Publicado originalmente en Contrapunto.com
Era sábado y yo había decidido que esa tarde vería Relatos Salvajes, la película argentina del
momento. Contaba con que habría una fila considerable de gente pero al llegar
al cine Gaumont (el espacio INCAA de
Congreso, lugar dedicado a la exhibición de cine nacional) noté cuán
conservador había sido mi cálculo: la fila de gente para la mencionada película
llegaba hasta la esquina y de allí doblaba hasta la siguiente calle. Era obvio
que no llegaría a ver sino la última función de esa noche, lo cual no era opción.
Pocas cosas me molestan tanto como una truncada ida al cine,
por lo que decidí atravesar la plaza del Congreso a ver si caminando se
disipaba la molestia. Pasé junto a unos
chicos de no más de doce años que jugaban al fútbol en la grama y pude oír cómo
uno le gritaba a otro en reclamo: “¡So’ gato, wacho!”, que en el contexto tal
vez se traduciría como: “¡Eh, pásame la pelota, hijo de puta!”.
Viendo que la tarde se prestaba puesto que no hacía ni frío
ni calor, y dado que no recordaba la última vez que había caminado por ahí, dejé
la plaza, pasé Yrigoyen y tomé la Avenida de Mayo.
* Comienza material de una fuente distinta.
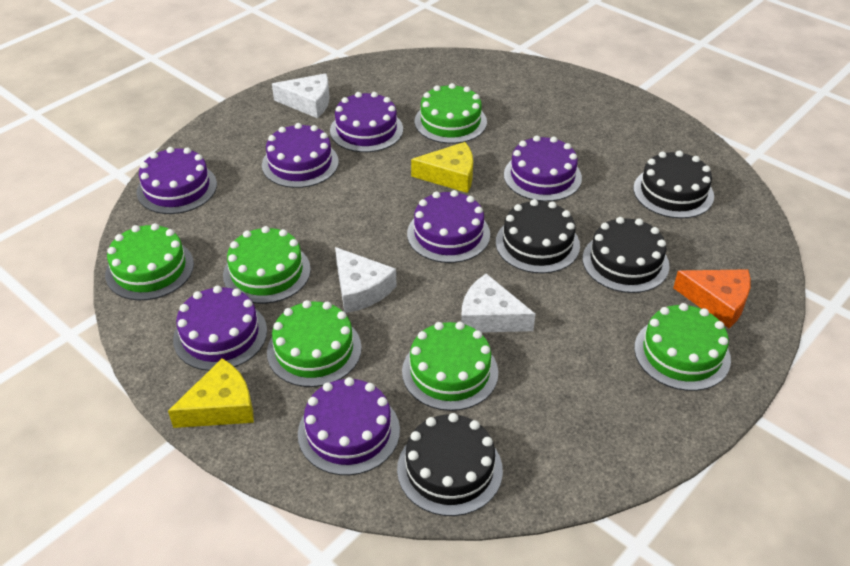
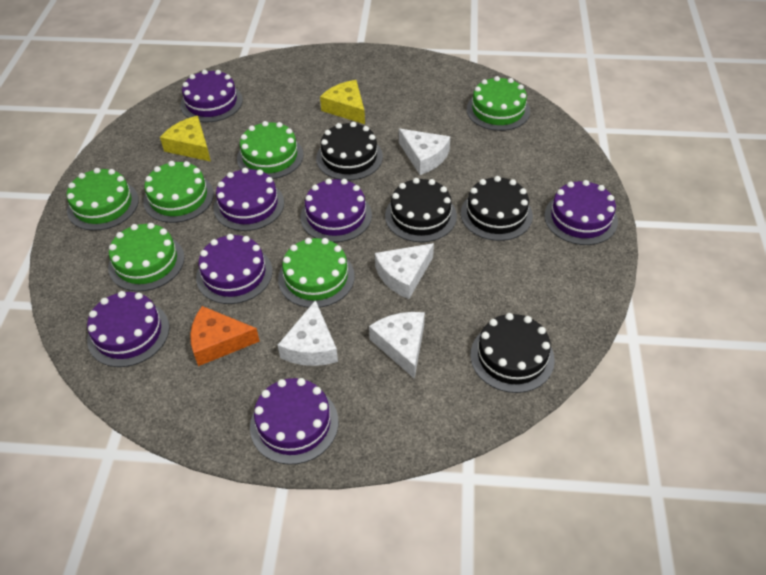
white cheese: 3 -> 4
En mi cabeza jugaba con
reinventar a mi antojo el ejercicio de Perec en Tentativa de agotar un lugar parisino: “Lo que pasa cuando no pasa
nada, sólo el tiempo, la gente, los autos, las nubes”. Pero en la esquina hallé que el restaurante español “La Moncloa”
había sido reemplazado por un Farmacity y ahí se me desmoronó el ánimo, lo que
es una manera de decir, puesto que por consejo de mi médico debo hallar
constantemente maneras de que el susodicho no se joda del todo, que después
pasa unas facturas considerables (mi ánimo, no el médico).
La Avenida de Mayo tan venida a menos, cuando en otra época
contó con fama y prestigio, era una idea desoladora e insoslayable. Fue
entonces cuando pasé por el Palacio Barolo, fijé el rostro al vidrio del
portal, eché un vistazo hacia las grandes lámparas del hall de entrada, lamenté
por undécima vez no haber entrado nunca y recordé a un conocido muy querido que
alguna vez vino hasta Buenos Aires enamorado y se fue con el corazón roto de
regreso a Venezuela, pero enamorado ahora del Barolo. O al menos prefiero imaginarlo
así para que el recuerdo de su visita no sea tan ingrato.
Y pensando en ese amigo que ahora sabe que también en
Montevideo hay un Palacio Barolo idéntico al porteño seguí mi rumbo, pero en un
instante levanté la vista y me sorprendí como una recién llegada cuando
redescubrí lo que me rodeaba. Ahí estaba lo que muchos alaban de esta ciudad:
ventanales, balcones, detalles únicos en los edificios. Y yo que iba concentrada
en un pretencioso afán por fijarlo todo en las retinas mientras dejaba atrás
las calles –ahora no tan abandonadas; desde el nuevo Starbucks ya la avenida
toma un aire más señorial- recordé lo que una amiga (que emigró de Venezuela
antes que yo) me dijese hace cinco años, cuando recién arribaba a Argentina:
que con el tiempo olvidamos dónde estamos y por eso se nos escapa ver la belleza
en las cosas.
Lo que mi amiga no me dijo esa vez (pero seguro sabe) es lo
necesario de recordar cada tanto cuán duro fue llegar a nuestra ciudad de
destino. Por eso hay que mirar hacia arriba, no para evadir algún descalabro
sino para ser parte de la riqueza de la ciudad, y Buenos Aires sí que se presta
para ello. Mirar hacia arriba como quien mira hacia adelante.